The input section start

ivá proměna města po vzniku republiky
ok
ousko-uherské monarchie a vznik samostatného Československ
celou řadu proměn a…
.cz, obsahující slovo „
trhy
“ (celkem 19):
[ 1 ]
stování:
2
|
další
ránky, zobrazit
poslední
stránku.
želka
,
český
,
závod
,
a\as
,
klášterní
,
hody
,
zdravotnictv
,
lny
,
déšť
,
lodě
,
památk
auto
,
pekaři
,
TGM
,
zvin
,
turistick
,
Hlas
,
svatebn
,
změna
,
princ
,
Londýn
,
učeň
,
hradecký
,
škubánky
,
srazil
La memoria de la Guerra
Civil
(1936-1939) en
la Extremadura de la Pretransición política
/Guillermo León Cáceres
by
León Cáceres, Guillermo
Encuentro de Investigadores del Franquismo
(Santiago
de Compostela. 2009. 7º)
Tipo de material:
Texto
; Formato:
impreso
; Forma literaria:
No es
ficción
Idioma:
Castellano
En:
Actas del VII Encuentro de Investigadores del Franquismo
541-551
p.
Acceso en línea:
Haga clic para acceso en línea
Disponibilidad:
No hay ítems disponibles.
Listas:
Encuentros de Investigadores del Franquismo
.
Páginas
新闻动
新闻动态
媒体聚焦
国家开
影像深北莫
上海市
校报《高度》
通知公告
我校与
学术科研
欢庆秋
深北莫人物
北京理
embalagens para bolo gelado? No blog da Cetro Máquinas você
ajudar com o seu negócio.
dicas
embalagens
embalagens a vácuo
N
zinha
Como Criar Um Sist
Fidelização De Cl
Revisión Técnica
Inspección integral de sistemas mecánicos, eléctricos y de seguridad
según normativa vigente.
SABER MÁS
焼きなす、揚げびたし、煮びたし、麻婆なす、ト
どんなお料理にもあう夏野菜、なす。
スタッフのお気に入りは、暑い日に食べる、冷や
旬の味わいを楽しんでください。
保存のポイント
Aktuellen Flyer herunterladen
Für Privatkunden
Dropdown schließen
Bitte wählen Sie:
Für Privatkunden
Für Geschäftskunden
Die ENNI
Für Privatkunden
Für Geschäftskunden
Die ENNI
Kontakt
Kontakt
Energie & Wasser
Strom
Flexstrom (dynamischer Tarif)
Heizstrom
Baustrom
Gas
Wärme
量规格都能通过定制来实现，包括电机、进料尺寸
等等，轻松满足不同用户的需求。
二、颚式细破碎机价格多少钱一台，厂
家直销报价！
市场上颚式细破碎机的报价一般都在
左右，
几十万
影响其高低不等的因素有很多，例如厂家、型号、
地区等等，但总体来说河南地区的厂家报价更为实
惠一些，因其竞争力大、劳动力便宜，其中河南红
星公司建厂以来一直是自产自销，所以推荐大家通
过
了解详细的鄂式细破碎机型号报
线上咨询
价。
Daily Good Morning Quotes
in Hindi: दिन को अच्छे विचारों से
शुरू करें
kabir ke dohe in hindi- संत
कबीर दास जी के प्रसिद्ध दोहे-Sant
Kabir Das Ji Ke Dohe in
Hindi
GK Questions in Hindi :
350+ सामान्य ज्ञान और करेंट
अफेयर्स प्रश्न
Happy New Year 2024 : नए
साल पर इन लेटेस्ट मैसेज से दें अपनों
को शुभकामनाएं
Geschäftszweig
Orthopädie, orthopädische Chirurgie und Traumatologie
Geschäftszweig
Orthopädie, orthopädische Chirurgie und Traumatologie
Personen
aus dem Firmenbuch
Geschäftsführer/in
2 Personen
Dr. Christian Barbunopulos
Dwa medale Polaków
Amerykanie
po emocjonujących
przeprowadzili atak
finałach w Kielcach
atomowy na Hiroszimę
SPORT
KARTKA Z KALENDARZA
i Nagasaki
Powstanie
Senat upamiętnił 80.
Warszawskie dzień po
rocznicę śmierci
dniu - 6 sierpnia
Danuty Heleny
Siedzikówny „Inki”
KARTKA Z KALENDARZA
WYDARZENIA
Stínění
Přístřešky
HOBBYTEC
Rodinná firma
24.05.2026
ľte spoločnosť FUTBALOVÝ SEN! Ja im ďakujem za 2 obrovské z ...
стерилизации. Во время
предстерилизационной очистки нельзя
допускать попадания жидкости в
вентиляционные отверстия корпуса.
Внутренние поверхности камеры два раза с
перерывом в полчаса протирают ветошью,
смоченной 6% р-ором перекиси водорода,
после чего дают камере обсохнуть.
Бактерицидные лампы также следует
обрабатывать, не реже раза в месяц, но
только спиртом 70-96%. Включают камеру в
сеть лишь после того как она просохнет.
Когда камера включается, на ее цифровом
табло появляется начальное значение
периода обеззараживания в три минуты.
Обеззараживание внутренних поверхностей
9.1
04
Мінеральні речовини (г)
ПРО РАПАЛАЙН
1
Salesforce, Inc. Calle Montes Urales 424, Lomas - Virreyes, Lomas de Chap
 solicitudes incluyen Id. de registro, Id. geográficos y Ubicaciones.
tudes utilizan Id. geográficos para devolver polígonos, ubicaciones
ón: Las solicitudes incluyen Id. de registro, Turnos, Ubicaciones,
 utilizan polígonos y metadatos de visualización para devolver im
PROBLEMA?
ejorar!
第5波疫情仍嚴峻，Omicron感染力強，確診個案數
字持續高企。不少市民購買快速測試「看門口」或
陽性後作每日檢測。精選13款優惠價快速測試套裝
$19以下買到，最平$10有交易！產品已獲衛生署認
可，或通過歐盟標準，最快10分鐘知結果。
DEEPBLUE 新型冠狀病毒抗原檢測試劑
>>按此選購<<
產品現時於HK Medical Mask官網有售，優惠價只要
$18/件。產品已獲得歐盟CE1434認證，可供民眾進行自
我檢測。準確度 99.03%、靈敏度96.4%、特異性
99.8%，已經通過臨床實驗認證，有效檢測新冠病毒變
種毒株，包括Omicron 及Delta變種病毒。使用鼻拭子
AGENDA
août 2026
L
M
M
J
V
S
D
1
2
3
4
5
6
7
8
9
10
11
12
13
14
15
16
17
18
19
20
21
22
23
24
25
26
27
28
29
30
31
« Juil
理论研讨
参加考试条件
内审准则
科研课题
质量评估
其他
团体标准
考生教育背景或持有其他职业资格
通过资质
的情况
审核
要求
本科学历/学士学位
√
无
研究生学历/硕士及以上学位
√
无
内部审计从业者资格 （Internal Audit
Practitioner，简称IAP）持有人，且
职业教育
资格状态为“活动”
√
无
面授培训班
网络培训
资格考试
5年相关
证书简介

The input section end

> [How to complete this task] Reproduce every line of the data above in its original order, leaving each one unchanged.

> [Answer area]
ivá proměna města po vzniku republiky
ok
ousko-uherské monarchie a vznik samostatného Československ
celou řadu proměn a…
.cz, obsahující slovo „
trhy
“ (celkem 19):
[ 1 ]
stování:
2
|
další
ránky, zobrazit
poslední
stránku.
želka
,
český
,
závod
,
a\as
,
klášterní
,
hody
,
zdravotnictv
,
lny
,
déšť
,
lodě
,
památk
auto
,
pekaři
,
TGM
,
zvin
,
turistick
,
Hlas
,
svatebn
,
změna
,
princ
,
Londýn
,
učeň
,
hradecký
,
škubánky
,
srazil
La memoria de la Guerra
Civil
(1936-1939) en
la Extremadura de la Pretransición política
/Guillermo León Cáceres
by
León Cáceres, Guillermo
Encuentro de Investigadores del Franquismo
(Santiago
de Compostela. 2009. 7º)
Tipo de material:
Texto
; Formato:
impreso
; Forma literaria:
No es
ficción
Idioma:
Castellano
En:
Actas del VII Encuentro de Investigadores del Franquismo
541-551
p.
Acceso en línea:
Haga clic para acceso en línea
Disponibilidad:
No hay ítems disponibles.
Listas:
Encuentros de Investigadores del Franquismo
.
Páginas
新闻动
新闻动态
媒体聚焦
国家开
影像深北莫
上海市
校报《高度》
通知公告
我校与
学术科研
欢庆秋
深北莫人物
北京理
embalagens para bolo gelado? No blog da Cetro Máquinas você
ajudar com o seu negócio.
dicas
embalagens
embalagens a vácuo
N
zinha
Como Criar Um Sist
Fidelização De Cl
Revisión Técnica
Inspección integral de sistemas mecánicos, eléctricos y de seguridad
según normativa vigente.
SABER MÁS
焼きなす、揚げびたし、煮びたし、麻婆なす、ト
どんなお料理にもあう夏野菜、なす。
スタッフのお気に入りは、暑い日に食べる、冷や
旬の味わいを楽しんでください。
保存のポイント
Aktuellen Flyer herunterladen
Für Privatkunden
Dropdown schließen
Bitte wählen Sie:
Für Privatkunden
Für Geschäftskunden
Die ENNI
Für Privatkunden
Für Geschäftskunden
Die ENNI
Kontakt
Kontakt
Energie & Wasser
Strom
Flexstrom (dynamischer Tarif)
Heizstrom
Baustrom
Gas
Wärme
量规格都能通过定制来实现，包括电机、进料尺寸
等等，轻松满足不同用户的需求。
二、颚式细破碎机价格多少钱一台，厂
家直销报价！
市场上颚式细破碎机的报价一般都在
左右，
几十万
影响其高低不等的因素有很多，例如厂家、型号、
地区等等，但总体来说河南地区的厂家报价更为实
惠一些，因其竞争力大、劳动力便宜，其中河南红
星公司建厂以来一直是自产自销，所以推荐大家通
过
了解详细的鄂式细破碎机型号报
线上咨询
价。
Daily Good Morning Quotes
in Hindi: दिन को अच्छे विचारों से
शुरू करें
kabir ke dohe in hindi- संत
कबीर दास जी के प्रसिद्ध दोहे-Sant
Kabir Das Ji Ke Dohe in
Hindi
GK Questions in Hindi :
350+ सामान्य ज्ञान और करेंट
अफेयर्स प्रश्न
Happy New Year 2024 : नए
साल पर इन लेटेस्ट मैसेज से दें अपनों
को शुभकामनाएं
Geschäftszweig
Orthopädie, orthopädische Chirurgie und Traumatologie
Geschäftszweig
Orthopädie, orthopädische Chirurgie und Traumatologie
Personen
aus dem Firmenbuch
Geschäftsführer/in
2 Personen
Dr. Christian Barbunopulos
Dwa medale Polaków
Amerykanie
po emocjonujących
przeprowadzili atak
finałach w Kielcach
atomowy na Hiroszimę
SPORT
KARTKA Z KALENDARZA
i Nagasaki
Powstanie
Senat upamiętnił 80.
Warszawskie dzień po
rocznicę śmierci
dniu - 6 sierpnia
Danuty Heleny
Siedzikówny „Inki”
KARTKA Z KALENDARZA
WYDARZENIA
Stínění
Přístřešky
HOBBYTEC
Rodinná firma
24.05.2026
ľte spoločnosť FUTBALOVÝ SEN! Ja im ďakujem za 2 obrovské z ...
стерилизации. Во время
предстерилизационной очистки нельзя
допускать попадания жидкости в
вентиляционные отверстия корпуса.
Внутренние поверхности камеры два раза с
перерывом в полчаса протирают ветошью,
смоченной 6% р-ором перекиси водорода,
после чего дают камере обсохнуть.
Бактерицидные лампы также следует
обрабатывать, не реже раза в месяц, но
только спиртом 70-96%. Включают камеру в
сеть лишь после того как она просохнет.
Когда камера включается, на ее цифровом
табло появляется начальное значение
периода обеззараживания в три минуты.
Обеззараживание внутренних поверхностей
9.1
04
Мінеральні речовини (г)
ПРО РАПАЛАЙН
1
Salesforce, Inc. Calle Montes Urales 424, Lomas - Virreyes, Lomas de Chap
 solicitudes incluyen Id. de registro, Id. geográficos y Ubicaciones.
tudes utilizan Id. geográficos para devolver polígonos, ubicaciones
ón: Las solicitudes incluyen Id. de registro, Turnos, Ubicaciones,
 utilizan polígonos y metadatos de visualización para devolver im
PROBLEMA?
ejorar!
第5波疫情仍嚴峻，Omicron感染力強，確診個案數
字持續高企。不少市民購買快速測試「看門口」或
陽性後作每日檢測。精選13款優惠價快速測試套裝
$19以下買到，最平$10有交易！產品已獲衛生署認
可，或通過歐盟標準，最快10分鐘知結果。
DEEPBLUE 新型冠狀病毒抗原檢測試劑
>>按此選購<<
產品現時於HK Medical Mask官網有售，優惠價只要
$18/件。產品已獲得歐盟CE1434認證，可供民眾進行自
我檢測。準確度 99.03%、靈敏度96.4%、特異性
99.8%，已經通過臨床實驗認證，有效檢測新冠病毒變
種毒株，包括Omicron 及Delta變種病毒。使用鼻拭子
AGENDA
août 2026
L
M
M
J
V
S
D
1
2
3
4
5
6
7
8
9
10
11
12
13
14
15
16
17
18
19
20
21
22
23
24
25
26
27
28
29
30
31
« Juil
理论研讨
参加考试条件
内审准则
科研课题
质量评估
其他
团体标准
考生教育背景或持有其他职业资格
通过资质
的情况
审核
要求
本科学历/学士学位
√
无
研究生学历/硕士及以上学位
√
无
内部审计从业者资格 （Internal Audit
Practitioner，简称IAP）持有人，且
职业教育
资格状态为“活动”
√
无
面授培训班
网络培训
资格考试
5年相关
证书简介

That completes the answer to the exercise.